The elements at the bottom of the periodic table are rare and could well be monopolized by China. Maybe it might be time to adjust your investment portfolio.
November 18th, 2009
November 18th, 2009
China’s monopoly on rare earth metals could choke economies across the world.
Cast your eyes down to the lower reaches of the periodic table, and you find a row of exotic-sounding elements that you probably never got to in chemistry lessons. Here lie 17 elements known as rare earth metals, a group consisting of lanthanides (atomic numbers 57-71), scandium (21) and yttrium (39)—the latter owing its name to the similarly unpronounceable Swedish town where it was discovered in the late 18th century. Yet rare elements are not quite as unusual as their names might suggest. In fact, they are everywhere: in your mobile phone, hard disk drive, iPod headphones, plasma television, and hundreds of other electronic and industrial products. And now their supply is under threat.
Global demand for these metals has more than doubled over the past decade, as ever more devices make use of their unique properties. Rare earth phosphors in your television screen make the colours bright, while super-strong rare earth magnets allow electric motors to be compact enough to fit in a car, and headphones small enough to fit in your ear. Japan manufactures many of these goods and is the world’s biggest importer of the metals. The car giant Toyota aims to sell around 1m hybrid cars a year from 2010—a huge jump if you consider that it has sold 2m hybrids in total since 1997. With several kilograms of rare earth metals in each hybrid car, Toyota, Honda and other car-makers will have to stock up to avoid bottlenecks.
The problem is that there is only one seller: China, with 95 per cent of the world’s supply. Not only does China dominate the production of rare earths, it also leads the field in extraction. That means, for example, that when Japan buys rare earth minerals from countries other than China, it still has to pay Chinese factories to extract the pure metal. All of this wouldn’t be an issue if China was keen to sell. But, increasingly, it isn’t. Beijing has cut export quotas steadily, from 48,500 tonnes in 2004 to 31,310 tonnes in 2009. And in August, China proposed capping rare earth exports at 35,000 tonnes for each of the next six years; barely enough to satisfy the current Japanese market, let alone the world. Even worse for companies like Toyota, China is planning to entirely phase out some forms of dysprosium, a vital component in the magnets of electric car motors. Without dysprosium, the magnets won’t work at high temperatures, meaning in theory that your hybrid car could stop dead as you hit the motorway. Prices of the metals were rising fast before the global recession—a kilo of dysprosium hit $120 in 2007, up from $35 in 2004—and have started their rapid climb again following China’s announcement.
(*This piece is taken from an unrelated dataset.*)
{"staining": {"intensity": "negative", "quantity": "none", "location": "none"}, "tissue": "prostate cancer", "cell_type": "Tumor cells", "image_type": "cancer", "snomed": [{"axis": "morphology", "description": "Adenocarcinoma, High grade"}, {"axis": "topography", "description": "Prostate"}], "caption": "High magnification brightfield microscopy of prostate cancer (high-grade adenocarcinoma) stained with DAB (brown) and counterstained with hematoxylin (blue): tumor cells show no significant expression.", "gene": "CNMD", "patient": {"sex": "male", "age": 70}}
So what is going on? China certainly isn’t running out; it has the metals in abundance. Rather, as Shigeo Nakamura, head of the trading company Advanced Metals Japan, told me, China has a new strategy to boost its own high-tech manufacturing sector. Chinese companies stand to make handy profits by making and selling components that use the metals (like electric car motors), instead of simply selling the raw material. Such moves have already brought a chorus of corporate complaints, and the recently elected Japanese government even made securing rare metal supply a manifesto pledge. China’s response so far has been to claim that because it has such large reserves it must restrict exports, or the market would flood and global prices would fall. Unconvinced, the US and EU have already asked the WTO to investigate.
This economic gamesmanship is forcing developed countries to mimic China’s own aggressive courtship of mineral-rich African regimes: Jogmec, a Japanese body charged with securing stable resources for Japan’s industry, has already struck deals with several African countries, most recently Botswana, to develop new mines. Western companies, meanwhile, are looking anew at old assets. In California, the mining company Molycorp has reopened its Mountain Pass mine, one of the world’s richest until Chinese competition put it out of business in 2002. Yet even these efforts are unlikely to head off a bout of national panic buying. Japan has an emergency stockpile of rare metals used in steel products, and plans to increase its stock of others. But such measures won’t relieve pressure on manufacturers outside China if the cost of rare earths continues to rise; they may be faced with a stark choice of hiking up their own prices, or relocating to the People’s Republic. Senior government advisors in Britain draw a blank when asked about this scenario. Britain may not have a manufacturing sector the size of Japan’s, but the consequences of a trade monopoly in rare earths would still be disastrous.
There is no viable rare earth substitute. Other metals have been tested, but they don’t work. Scientists have had some success in reducing the amount of rare earths needed in products, but not enough. Efforts being made to reuse and recycle the many tonnes of rare earth metals currently thrown away (in discarded mobile phones, hard drives, and so on) are unlikely to make a difference on their own. Even if any of these initiatives do eventually succeed, new mines still take years to build, and new scientific techniques take just as long to be adapted for commercial use. China’s former leader Deng Xiaoping once noted that “while the middle east has its oil, China has rare earths.” His words may be even more prescient than he realised.